The 115th running of the Boston Marathon took place on April 18th, 2011. Over 25,000 runners participated in the event, which brings to mind all of the overuse running injuries that can occur with running 26.2 miles. In the spirit of the marathon, here is a brief review of the 5 most common running injuries that I see in my clinic:
1. Iliotibial Band Syndrome: Iliotibial band syndrome (ITBS) occurs when there is repetitive friction of the iliotibial band, a thick mass of tissue that courses down the outside of the thigh from the hip to the front of the knee. Irritation of the ITB usually causes intense burning pain in the outside portion of the kneecap.
2. Piriformis Syndrome: The piriformis is a muscle that resides deep in the hip and serves to rotate and stabilize the hip. Irritation of the piriformis muscle can cause hip and buttock pain. The piriformis muscle courses over the sciatic nerve, and tightness in the piriformis muscle can cause pain that runs down the leg, much like sciatica.

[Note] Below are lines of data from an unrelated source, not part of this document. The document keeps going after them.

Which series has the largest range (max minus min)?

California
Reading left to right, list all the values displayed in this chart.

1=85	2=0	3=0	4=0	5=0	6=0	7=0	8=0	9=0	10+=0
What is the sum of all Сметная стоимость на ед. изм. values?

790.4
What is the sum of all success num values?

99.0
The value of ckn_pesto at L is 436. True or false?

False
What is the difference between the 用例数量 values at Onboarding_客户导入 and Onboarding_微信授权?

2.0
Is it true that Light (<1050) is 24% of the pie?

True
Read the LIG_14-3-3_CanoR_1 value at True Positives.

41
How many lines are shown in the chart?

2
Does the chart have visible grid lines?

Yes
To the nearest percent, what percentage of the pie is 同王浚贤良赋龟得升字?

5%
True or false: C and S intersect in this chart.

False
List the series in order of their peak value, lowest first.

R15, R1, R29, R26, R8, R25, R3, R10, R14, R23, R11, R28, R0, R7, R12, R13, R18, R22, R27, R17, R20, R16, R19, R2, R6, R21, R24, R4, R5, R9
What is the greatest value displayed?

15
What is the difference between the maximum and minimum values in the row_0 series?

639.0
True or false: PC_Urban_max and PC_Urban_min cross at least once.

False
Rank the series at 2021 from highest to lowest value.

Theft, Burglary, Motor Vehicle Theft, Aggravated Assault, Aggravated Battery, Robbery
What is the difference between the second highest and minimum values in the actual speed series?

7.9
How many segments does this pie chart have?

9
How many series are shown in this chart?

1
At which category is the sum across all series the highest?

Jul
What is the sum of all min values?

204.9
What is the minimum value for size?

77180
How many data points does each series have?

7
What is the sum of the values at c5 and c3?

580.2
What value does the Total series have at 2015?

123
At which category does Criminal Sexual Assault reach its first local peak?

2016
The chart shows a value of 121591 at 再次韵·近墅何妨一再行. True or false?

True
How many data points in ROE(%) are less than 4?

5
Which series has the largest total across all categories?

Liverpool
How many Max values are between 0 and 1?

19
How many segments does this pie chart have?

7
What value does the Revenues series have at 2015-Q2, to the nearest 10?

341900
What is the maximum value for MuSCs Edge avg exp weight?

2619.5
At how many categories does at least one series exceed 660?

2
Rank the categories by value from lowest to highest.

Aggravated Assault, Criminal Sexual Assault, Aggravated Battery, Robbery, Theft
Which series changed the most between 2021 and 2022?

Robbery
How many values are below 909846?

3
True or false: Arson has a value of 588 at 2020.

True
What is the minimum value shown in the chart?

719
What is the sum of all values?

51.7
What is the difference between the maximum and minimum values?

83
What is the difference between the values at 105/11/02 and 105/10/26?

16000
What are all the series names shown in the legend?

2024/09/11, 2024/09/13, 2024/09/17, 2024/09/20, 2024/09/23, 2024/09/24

3. Patellofemoral Stress Syndrome: This common knee problem occurs with improper tracking of the kneecap in the groove of the femur and causes pain around the kneecap. It can be caused by tightness in the iliotibial band, weakness in the thigh muscles, or weakness in the hip muscles.
4. Shin Splints: Shin splints are caused by inflammation of the anterior tibialis tendon in the front of the shin. Symptoms of shin splints include pain, numbness and burning in the front of the shin.
5. Plantar Fasciitis: The plantar fascia is a thick band of tissue on the bottom of the foot that helps form the arch of the foot. Irritation of the plantar fascia can cause pain on the bottom of the foot near the heel bone.
Treatment of any of the above mentioned problems includes applying the R.I.C.E. principle during the acute phase of the injury. This is typical during the first few days after injury. R.I.C.E. is an acronym for rest, ice, compression, and elevation. About one week after onset, gentle stretching and light activity is warranted with a gradual return to running over the next 4-6 weeks. For symptoms that last more than 4-6 weeks, a visit to your doctor or physical therapist may be necessary to analyze the biomechanical factors that may be causing the problem and to devise a treatment strategy to help return to normal activity.